Collectives for Integrated Livelihood Initiatives (CInI)
CInI is a non-profit, supporting women to raise their incomes – and become leaders in their communities. In the Central Indian Tribal Belt it helps farmers use clean energy technology to boost production of vegetablea such as tomato, chilli and aubergine. Average household incomes have risen by 250% as a result.
S4S Technologies’ patented solar conduction dryer extends the life of harvested crops including fruit, vegetables, grains, and spices. The company’s holistic support for farmers – including a buy-back mechanism, and training run with local NGOs – have helped small-scale farmers earn up to 100GBP a month.
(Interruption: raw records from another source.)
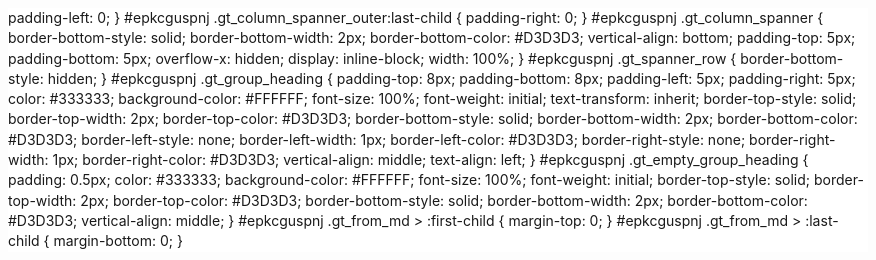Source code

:   padding-left: 0;
}
&#10;#epkcguspnj .gt_column_spanner_outer:last-child {
  padding-right: 0;
}
&#10;#epkcguspnj .gt_column_spanner {
  border-bottom-style: solid;
  border-bottom-width: 2px;
  border-bottom-color: #D3D3D3;
  vertical-align: bottom;
  padding-top: 5px;
  padding-bottom: 5px;
  overflow-x: hidden;
  display: inline-block;
  width: 100%;
}
&#10;#epkcguspnj .gt_spanner_row {
  border-bottom-style: hidden;
}
&#10;#epkcguspnj .gt_group_heading {
  padding-top: 8px;
  padding-bottom: 8px;
  padding-left: 5px;
  padding-right: 5px;
  color: #333333;
  background-color: #FFFFFF;
  font-size: 100%;
  font-weight: initial;
  text-transform: inherit;
  border-top-style: solid;
  border-top-width: 2px;
  border-top-color: #D3D3D3;
  border-bottom-style: solid;
  border-bottom-width: 2px;
  border-bottom-color: #D3D3D3;
  border-left-style: none;
  border-left-width: 1px;
  border-left-color: #D3D3D3;
  border-right-style: none;
  border-right-width: 1px;
  border-right-color: #D3D3D3;
  vertical-align: middle;
  text-align: left;
}
&#10;#epkcguspnj .gt_empty_group_heading {
  padding: 0.5px;
  color: #333333;
  background-color: #FFFFFF;
  font-size: 100%;
  font-weight: initial;
  border-top-style: solid;
  border-top-width: 2px;
  border-top-color: #D3D3D3;
  border-bottom-style: solid;
  border-bottom-width: 2px;
  border-bottom-color: #D3D3D3;
  vertical-align: middle;
}
&#10;#epkcguspnj .gt_from_md > :first-child {
  margin-top: 0;
}
&#10;#epkcguspnj .gt_from_md > :last-child {
  margin-bottom: 0;
}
Kenya’s Sokofresh brings mobile solar-powered cold rooms to the country’s smallholder farmers, supporting them to get a better, more reliable, income. Sokofresh helps farmers harvest, sell collectively to major buyers, and access pay-per-kg storage – with more data and clarity for everyone involved in the supply chain.
India’s Ecozen offers portable solar-powered cold storage rooms, with thermal energy storage back-up – powered by cutting-edge digital technology – that keep produce fresh, boosting sales and prices. Its smallest unit has been designed specifically to meet the needs of marginalised farmers, and the company also supports customers with access to markets, training and more.
How can funders maximise impact?
Ashden Head of Policy and Impact Fiona Duggan said: “Our own Fair Cooling Fund has shown how grants and philanthropic capital can be used to de-risk commercial investment, as well as to encourage support from development agencies and impact investors.
“This briefing shows how grants can deliver maximum impact. This includes investing in research and innovation about new pro-poor business and delivery models, and pursuing outcomes that solidify the business case for further investment by other parties.
“Currently, the diverse impact of innovators across multiple Sustainable Development Goals – boosting incomes, health, gender equality and more, as well as lowering emissions – is not reflected in the siloed approach taken by many funders. We also recommend that funders invest in the building of partnerships across different parts of the agriculture ecosystem.”